GPT-4 and other models rely on transformers. With StripedHyena, researchers present an alternative to the widely used architecture.
With StripedHyena, the Together AI team presents a family of language models with 7 billion parameters. What makes it special: StripedHyena uses a new set of AI architectures that aim to improve training and inference performance compared to the widely used transformer architecture, used for example in GPT-4.
The release includes StripedHyena-Hessian-7B (SH 7B), a base model, and StripedHyena-Nous-7B (SH-N 7B), a chat model. These models are designed to be faster, more memory efficient, and capable of processing very long contexts of up to 128,000 tokens. Researchers from HazyResearch, hessian.AI, Nous Research, MILA, HuggingFace, and the German Research Centre for Artificial Intelligence (DFKI) were involved.
StripedHyena: an efficient alternative to transformers
According to Together AI, StripedHyena is the first alternative model that can compete with the best open-source transformers. The base model achieves comparable performance to Llama-2, Yi, and Mistral 7B on OpenLLM leaderboard tasks and outperforms them on long context summarization.
The core component of the StripedHyena models is a state-space model (SSM) layer. Traditionally, SSMs have been used to model complex sequences and time series data. They are particularly useful for tasks where temporal dependencies need to be modeled. In the last two years, however, researchers have developed better and better ways to use SSMs for sequence models for language and other domains. The reason: they require less computing power.

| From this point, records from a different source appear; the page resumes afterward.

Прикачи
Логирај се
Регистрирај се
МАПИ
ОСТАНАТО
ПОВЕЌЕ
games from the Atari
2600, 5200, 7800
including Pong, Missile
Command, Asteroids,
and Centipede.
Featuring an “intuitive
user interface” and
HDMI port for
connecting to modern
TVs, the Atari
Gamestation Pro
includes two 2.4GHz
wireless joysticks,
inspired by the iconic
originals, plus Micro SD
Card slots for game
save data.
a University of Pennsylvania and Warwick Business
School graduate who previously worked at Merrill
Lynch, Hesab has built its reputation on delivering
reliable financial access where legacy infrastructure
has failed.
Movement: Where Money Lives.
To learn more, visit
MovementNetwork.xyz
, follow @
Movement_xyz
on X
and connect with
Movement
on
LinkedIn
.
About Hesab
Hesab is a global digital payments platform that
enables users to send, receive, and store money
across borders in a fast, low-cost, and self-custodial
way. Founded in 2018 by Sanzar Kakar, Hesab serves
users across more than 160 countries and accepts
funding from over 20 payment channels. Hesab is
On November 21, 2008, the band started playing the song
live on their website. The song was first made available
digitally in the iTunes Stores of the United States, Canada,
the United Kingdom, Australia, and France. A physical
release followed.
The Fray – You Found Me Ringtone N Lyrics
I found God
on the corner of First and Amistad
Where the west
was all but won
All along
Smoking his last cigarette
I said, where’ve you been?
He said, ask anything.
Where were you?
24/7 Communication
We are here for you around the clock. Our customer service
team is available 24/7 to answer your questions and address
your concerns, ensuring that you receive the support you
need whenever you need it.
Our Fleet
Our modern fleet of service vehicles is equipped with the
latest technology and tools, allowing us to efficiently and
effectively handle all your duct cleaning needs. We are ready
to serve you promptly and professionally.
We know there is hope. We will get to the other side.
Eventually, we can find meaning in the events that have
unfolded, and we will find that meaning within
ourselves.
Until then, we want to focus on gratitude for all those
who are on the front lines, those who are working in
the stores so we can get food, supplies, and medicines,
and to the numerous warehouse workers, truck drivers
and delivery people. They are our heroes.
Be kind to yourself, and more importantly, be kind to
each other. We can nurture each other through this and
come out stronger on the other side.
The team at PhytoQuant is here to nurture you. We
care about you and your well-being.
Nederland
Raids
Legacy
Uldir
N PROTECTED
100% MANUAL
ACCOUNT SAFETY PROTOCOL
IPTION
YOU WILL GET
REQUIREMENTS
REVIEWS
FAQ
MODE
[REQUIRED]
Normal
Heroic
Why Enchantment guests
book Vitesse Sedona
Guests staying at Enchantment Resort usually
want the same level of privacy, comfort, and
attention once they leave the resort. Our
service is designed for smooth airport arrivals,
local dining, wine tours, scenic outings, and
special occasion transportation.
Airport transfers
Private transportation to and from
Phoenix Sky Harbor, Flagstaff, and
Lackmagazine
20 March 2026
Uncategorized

The result: StripedHyena is more than 30 percent, 50 percent, and 100 percent faster than conventional transformers in the end-to-end training of sequences of 32,000 tokens, 64,000 tokens, and 128,000 tokens.
The main goal of the StripedHyena models is to push the boundaries of architectural design beyond transformers. In the future, the researchers plan to investigate larger models with longer contexts, multimodal support, further performance optimizations, and the integration of StripedHyena into retrieval pipelines to take full advantage of the longer context.